(Beginning of Input)
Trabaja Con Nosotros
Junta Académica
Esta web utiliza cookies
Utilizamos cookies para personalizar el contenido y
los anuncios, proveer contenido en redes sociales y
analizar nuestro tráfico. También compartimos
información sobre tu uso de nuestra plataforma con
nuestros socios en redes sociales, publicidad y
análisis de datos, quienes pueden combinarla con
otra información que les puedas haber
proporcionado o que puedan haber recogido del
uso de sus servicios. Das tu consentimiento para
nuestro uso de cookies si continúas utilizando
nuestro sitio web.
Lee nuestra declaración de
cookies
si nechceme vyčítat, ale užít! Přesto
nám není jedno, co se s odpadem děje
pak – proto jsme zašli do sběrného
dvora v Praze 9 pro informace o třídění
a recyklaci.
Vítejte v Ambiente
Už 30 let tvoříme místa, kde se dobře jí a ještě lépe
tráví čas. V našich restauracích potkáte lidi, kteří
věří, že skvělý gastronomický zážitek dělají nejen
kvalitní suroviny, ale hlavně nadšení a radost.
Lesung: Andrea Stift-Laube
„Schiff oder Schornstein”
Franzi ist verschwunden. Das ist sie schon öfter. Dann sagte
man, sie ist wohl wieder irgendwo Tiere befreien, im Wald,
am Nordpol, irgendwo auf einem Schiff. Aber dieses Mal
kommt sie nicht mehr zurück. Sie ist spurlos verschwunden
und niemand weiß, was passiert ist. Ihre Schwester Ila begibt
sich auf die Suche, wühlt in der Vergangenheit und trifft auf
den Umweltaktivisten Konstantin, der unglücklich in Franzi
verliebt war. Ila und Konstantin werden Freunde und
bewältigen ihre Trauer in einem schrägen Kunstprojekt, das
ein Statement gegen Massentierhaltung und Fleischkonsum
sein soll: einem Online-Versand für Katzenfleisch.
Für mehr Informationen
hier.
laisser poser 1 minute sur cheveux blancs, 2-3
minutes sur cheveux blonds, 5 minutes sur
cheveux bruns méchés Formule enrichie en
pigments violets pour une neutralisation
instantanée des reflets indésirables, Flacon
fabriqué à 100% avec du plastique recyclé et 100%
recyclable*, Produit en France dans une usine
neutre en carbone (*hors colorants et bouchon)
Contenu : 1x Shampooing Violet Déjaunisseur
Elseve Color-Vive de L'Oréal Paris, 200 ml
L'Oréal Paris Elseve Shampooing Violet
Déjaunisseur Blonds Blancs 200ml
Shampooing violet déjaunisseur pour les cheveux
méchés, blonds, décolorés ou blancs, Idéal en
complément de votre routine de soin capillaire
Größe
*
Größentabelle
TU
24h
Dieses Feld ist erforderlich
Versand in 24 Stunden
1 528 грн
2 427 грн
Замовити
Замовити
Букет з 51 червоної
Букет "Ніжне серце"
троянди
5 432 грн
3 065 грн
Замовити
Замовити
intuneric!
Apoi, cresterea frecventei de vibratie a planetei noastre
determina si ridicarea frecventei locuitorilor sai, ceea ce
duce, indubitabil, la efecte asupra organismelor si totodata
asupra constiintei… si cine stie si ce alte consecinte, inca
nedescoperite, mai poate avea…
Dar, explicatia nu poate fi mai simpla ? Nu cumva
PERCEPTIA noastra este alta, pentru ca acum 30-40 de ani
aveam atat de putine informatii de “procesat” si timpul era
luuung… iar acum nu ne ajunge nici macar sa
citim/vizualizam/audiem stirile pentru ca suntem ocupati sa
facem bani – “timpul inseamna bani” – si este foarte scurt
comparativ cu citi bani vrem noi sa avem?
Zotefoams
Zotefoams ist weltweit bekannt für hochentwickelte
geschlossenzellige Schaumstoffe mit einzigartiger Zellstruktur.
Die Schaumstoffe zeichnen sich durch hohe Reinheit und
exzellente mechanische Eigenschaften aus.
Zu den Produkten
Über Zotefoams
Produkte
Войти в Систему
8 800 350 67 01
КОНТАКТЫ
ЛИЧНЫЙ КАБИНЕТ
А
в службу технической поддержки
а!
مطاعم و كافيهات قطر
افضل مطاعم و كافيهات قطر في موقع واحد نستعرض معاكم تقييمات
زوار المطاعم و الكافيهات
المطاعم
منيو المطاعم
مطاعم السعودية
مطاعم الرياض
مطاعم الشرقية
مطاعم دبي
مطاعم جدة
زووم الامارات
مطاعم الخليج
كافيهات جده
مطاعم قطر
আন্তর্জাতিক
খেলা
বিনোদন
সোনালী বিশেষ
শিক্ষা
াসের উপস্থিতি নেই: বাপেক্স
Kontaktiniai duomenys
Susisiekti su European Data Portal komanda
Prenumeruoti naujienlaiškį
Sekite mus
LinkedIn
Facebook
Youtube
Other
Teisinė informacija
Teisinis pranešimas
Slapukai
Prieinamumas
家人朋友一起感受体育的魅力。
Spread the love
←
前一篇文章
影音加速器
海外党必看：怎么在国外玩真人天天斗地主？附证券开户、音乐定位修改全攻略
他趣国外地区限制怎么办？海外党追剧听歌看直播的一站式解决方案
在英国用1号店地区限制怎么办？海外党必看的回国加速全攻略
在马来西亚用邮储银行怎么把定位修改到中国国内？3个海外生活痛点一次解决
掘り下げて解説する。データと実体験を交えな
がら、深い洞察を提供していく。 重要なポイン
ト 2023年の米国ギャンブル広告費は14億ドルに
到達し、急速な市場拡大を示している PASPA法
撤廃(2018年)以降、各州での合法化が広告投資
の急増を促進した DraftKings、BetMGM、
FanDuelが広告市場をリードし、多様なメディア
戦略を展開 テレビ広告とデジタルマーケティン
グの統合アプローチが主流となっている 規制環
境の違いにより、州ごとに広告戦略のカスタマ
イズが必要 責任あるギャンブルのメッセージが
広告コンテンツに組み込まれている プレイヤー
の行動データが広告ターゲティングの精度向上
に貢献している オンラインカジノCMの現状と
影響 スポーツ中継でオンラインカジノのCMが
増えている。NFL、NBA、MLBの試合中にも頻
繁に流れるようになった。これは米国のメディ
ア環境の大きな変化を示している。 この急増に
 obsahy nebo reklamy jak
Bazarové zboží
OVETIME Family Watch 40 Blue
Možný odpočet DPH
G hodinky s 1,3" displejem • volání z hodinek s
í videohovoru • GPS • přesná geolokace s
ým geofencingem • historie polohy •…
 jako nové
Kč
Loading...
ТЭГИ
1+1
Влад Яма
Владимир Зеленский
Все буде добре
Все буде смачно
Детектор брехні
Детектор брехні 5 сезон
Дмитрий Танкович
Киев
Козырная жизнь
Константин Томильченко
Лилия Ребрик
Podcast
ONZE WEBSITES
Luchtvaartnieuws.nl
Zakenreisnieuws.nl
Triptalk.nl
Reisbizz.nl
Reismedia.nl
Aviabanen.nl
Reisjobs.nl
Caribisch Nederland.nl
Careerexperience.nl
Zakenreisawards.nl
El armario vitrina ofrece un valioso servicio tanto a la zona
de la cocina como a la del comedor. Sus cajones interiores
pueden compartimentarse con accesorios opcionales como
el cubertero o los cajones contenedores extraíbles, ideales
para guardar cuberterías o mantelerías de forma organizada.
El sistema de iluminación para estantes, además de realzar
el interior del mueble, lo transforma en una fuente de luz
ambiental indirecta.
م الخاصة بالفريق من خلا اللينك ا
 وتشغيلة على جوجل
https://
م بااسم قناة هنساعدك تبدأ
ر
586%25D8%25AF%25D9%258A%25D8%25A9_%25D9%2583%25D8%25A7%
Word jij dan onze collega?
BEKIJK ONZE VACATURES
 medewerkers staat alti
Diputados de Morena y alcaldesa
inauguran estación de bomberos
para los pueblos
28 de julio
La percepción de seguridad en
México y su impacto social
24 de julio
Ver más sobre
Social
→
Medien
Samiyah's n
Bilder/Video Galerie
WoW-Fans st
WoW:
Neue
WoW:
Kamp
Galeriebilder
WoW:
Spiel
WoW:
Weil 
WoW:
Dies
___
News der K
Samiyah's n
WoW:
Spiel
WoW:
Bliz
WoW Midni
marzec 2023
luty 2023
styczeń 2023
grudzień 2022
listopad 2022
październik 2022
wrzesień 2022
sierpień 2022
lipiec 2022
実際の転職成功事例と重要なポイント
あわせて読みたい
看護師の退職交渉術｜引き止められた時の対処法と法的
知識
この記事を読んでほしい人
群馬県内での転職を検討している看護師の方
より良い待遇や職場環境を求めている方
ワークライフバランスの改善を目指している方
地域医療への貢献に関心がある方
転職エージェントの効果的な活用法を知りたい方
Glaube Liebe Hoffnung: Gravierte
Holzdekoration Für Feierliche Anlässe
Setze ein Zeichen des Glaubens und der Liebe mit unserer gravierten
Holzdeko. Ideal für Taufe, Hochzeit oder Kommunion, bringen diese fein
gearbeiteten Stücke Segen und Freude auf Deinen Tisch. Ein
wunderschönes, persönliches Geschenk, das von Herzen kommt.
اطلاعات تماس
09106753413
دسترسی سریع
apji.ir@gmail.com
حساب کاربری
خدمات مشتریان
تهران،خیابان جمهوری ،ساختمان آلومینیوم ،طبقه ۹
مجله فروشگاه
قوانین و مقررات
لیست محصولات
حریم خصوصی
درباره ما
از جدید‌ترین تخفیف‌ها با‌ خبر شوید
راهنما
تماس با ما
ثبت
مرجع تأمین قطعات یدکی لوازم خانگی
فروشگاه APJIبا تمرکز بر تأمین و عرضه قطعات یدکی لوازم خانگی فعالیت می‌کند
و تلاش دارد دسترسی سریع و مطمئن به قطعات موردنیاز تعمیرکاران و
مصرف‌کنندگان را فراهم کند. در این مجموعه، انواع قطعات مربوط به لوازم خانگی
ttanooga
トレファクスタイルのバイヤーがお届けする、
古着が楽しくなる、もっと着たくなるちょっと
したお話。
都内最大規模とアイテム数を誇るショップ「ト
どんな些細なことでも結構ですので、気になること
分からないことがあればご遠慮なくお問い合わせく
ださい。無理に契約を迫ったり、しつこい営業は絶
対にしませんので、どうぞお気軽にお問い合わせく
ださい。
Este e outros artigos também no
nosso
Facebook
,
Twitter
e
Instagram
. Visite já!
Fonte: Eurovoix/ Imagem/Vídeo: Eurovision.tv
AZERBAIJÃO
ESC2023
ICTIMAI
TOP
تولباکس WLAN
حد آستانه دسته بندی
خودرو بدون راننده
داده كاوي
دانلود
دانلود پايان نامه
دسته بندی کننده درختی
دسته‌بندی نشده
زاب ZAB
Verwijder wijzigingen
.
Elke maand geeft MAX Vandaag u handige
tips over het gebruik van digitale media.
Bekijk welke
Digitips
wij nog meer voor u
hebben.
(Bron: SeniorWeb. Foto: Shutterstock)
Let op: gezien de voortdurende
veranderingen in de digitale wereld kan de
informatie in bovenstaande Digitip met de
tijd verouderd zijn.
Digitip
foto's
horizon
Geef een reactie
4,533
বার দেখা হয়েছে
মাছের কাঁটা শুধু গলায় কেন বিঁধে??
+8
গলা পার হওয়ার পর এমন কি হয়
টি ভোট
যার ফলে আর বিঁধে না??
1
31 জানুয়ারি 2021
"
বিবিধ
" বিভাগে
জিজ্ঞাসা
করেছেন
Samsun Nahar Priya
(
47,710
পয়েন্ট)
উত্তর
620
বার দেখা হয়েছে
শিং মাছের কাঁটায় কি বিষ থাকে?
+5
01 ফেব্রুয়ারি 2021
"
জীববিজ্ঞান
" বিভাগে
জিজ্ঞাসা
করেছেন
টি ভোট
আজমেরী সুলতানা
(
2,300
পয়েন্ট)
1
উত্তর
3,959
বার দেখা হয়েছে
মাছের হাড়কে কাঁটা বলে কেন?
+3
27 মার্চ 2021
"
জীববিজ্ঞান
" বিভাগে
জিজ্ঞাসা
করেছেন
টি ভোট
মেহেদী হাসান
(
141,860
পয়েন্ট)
(End of Input)
● Task requirements:
Take exactly the lines from the one containing "styczeń 2023" through the one containing "و تلاش دارد" in the data above, and output them with nothing added.

● Answer for this exercise:
styczeń 2023
grudzień 2022
listopad 2022
październik 2022
wrzesień 2022
sierpień 2022
lipiec 2022
実際の転職成功事例と重要なポイント
あわせて読みたい
看護師の退職交渉術｜引き止められた時の対処法と法的
知識
この記事を読んでほしい人
群馬県内での転職を検討している看護師の方
より良い待遇や職場環境を求めている方
ワークライフバランスの改善を目指している方
地域医療への貢献に関心がある方
転職エージェントの効果的な活用法を知りたい方
Glaube Liebe Hoffnung: Gravierte
Holzdekoration Für Feierliche Anlässe
Setze ein Zeichen des Glaubens und der Liebe mit unserer gravierten
Holzdeko. Ideal für Taufe, Hochzeit oder Kommunion, bringen diese fein
gearbeiteten Stücke Segen und Freude auf Deinen Tisch. Ein
wunderschönes, persönliches Geschenk, das von Herzen kommt.
اطلاعات تماس
09106753413
دسترسی سریع
apji.ir@gmail.com
حساب کاربری
خدمات مشتریان
تهران،خیابان جمهوری ،ساختمان آلومینیوم ،طبقه ۹
مجله فروشگاه
قوانین و مقررات
لیست محصولات
حریم خصوصی
درباره ما
از جدید‌ترین تخفیف‌ها با‌ خبر شوید
راهنما
تماس با ما
ثبت
مرجع تأمین قطعات یدکی لوازم خانگی
فروشگاه APJIبا تمرکز بر تأمین و عرضه قطعات یدکی لوازم خانگی فعالیت می‌کند
و تلاش دارد دسترسی سریع و مطمئن به قطعات موردنیاز تعمیرکاران و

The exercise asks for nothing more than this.